Why is Spark SQL so obsessed with Hive?! (after just a single day with Hive)
I spent the whole yesterday learning Apache Hive. The reason was simple — Spark SQL is so obsessed with Hive that it offers a dedicated HiveContext to work with Hive (for HiveQL queries, Hive metastore support, user-defined functions (UDFs), SerDes, ORC file format support, etc.)
Since I’m into Apache Spark and have never worked with Hive I needed to uncover the reasons for so much love for Hive. It was even more frustrating given how often my Spark clients have been asking about Hive. It became evident that I needed to sink into Hive to understand “Why Hive”.
As a long-time and happy user of SafariBooksOnline I picked up the very first book that showed up after my search for resources about Hive. (I already knew how to build Hive from the sources since I was doing it every day hoping that somehow doing it would make the truth simpler to discover — it has not worked out well, though).

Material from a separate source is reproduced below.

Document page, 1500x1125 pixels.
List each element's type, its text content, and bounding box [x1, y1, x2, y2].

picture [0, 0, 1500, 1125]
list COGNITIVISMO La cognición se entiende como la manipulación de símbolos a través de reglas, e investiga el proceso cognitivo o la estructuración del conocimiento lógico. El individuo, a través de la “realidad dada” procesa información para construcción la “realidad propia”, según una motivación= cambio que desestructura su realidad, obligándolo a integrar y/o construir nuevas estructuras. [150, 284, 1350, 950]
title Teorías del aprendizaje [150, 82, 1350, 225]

If I had known that Apache Hive Essentials was released by Packt Publishing, I would not have read the book. I hated their way to present technical topics by giving solutions without much explanation of why one should be doing it that way. Given how much I need to read, a week or two with a Packt book was often a week lost. I’ve been enjoying reading books from O’Reilly, Manning, Apress for the very basic reason of offering me a more broad overview of the topic at hand.
How much would I have missed if I had not picked Apache Hive Essentials book from Packt!
After two first chapters I experienced the Aha! moments few times. The chapters were very short and comprehensive, and moreover they brought me exactly that help I really needed. Thanks Dayong Du and Packt!
I already mastered how to use and even create your own user-defined functions in Spark SQL, how to register temporary or permanent tables to Hive, how to work with ORC files, and finally execute HiveQL queries directly (through sql method). I could also recognize and fix the many failures regarding Spark on Windows (because of Hive and Hadoop). My eyes were already trained to see the patterns where and how to use Spark SQL to access Hive. What I was missing was the answer to he question of why people have been using Hive in the first place?!
Sorry, but I would personally not recommend going to the home page of Apache Hive to find the answer “What is Hive?”. The introduction is too convoluted to me.
The Apache Hive ™ data warehouse software facilitates querying and managing large datasets residing in distributed storage. Hive provides a mechanism to project structure onto this data and query the data using a SQL-like language called HiveQL.
Go to the Wiki page about Apache Hive instead. It’s closer to touch my heart yet still incomplete.
Apache Hive is a data warehouse infrastructure built on top of Hadoop for providing data summarization, query, and analysis.
So here comes my explanation of Hive (after just a day with the book and few other articles with enough confidence to explain whys and hows of Spark SQL):
Apache Hive is a SQL layer on top of Hadoop. Hive uses a SQL-like HiveQL query language to execute queries over the large volume of data stored in HDFS. HiveQL queries are executed using Hadoop MapReduce, but Hive can also use other distributed computation engines like Apache Spark and Apache Tez. Since HiveQL is so SQL and many data analysts know SQL already, Hive has always been a viable choice for data queries with Hadoop for storage (HDFS) and processing (MapReduce).
How does it sound? Where do you think I’m missing something important about Hive? I’d like to make it simpler as I think not many could afford their time to read “that much”. I’d appreciate your support.
Let me know your thoughts. I’d appreciate if you could help getting me better at Spark and Hive. Thanks!